Job item: From the records below, copy the lines that include "pile".

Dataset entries
━━━━━━━━━━━━━━━━

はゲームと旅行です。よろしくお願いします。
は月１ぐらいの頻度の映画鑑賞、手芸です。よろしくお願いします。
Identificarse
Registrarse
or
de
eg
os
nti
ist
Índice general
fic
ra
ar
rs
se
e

━━━━━━━━━━━━━━━━

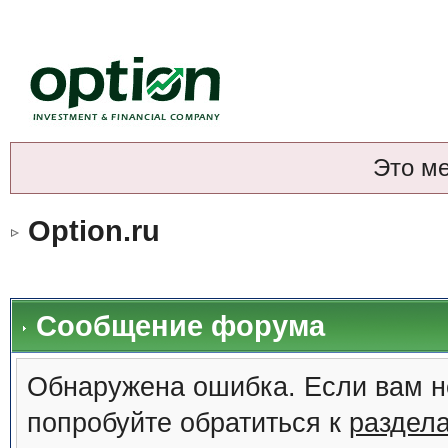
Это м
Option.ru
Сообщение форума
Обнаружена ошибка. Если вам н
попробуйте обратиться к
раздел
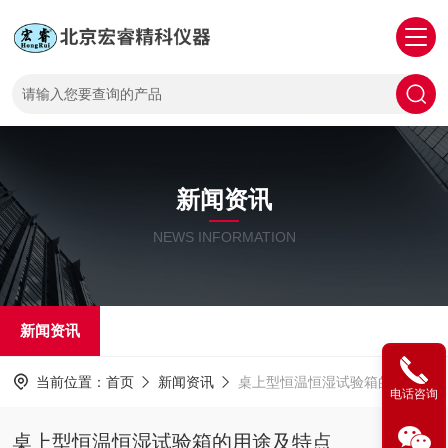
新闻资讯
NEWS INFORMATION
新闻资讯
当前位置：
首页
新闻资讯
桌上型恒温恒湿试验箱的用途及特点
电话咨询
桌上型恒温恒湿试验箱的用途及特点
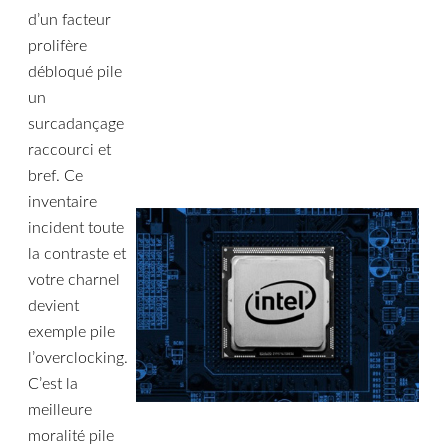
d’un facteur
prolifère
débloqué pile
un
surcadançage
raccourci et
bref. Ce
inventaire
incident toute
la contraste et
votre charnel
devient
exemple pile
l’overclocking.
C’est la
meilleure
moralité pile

━━━━━━━━━━━━━━━━

Exercise response:
débloqué pile
exemple pile
moralité pile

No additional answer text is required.